_Your objective_
Each record that follows is to be reproduced character for character, pictures excepted.

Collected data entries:
※
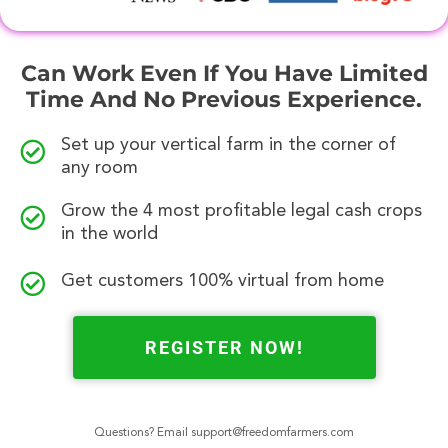
Can Work Even If You Have Limited
Time And No Previous Experience.
Set up your vertical farm in the corner of
any room
Grow the 4 most profitable legal cash crops
in the world
Get customers 100% virtual from home
REGISTER NOW!
Questions? Email
support@freedomfarmers.com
※
_Task output_
Can Work Even If You Have Limited
Time And No Previous Experience.
Set up your vertical farm in the corner of
any room
Grow the 4 most profitable legal cash crops
in the world
Get customers 100% virtual from home
REGISTER NOW!
Questions? Email
support@freedomfarmers.com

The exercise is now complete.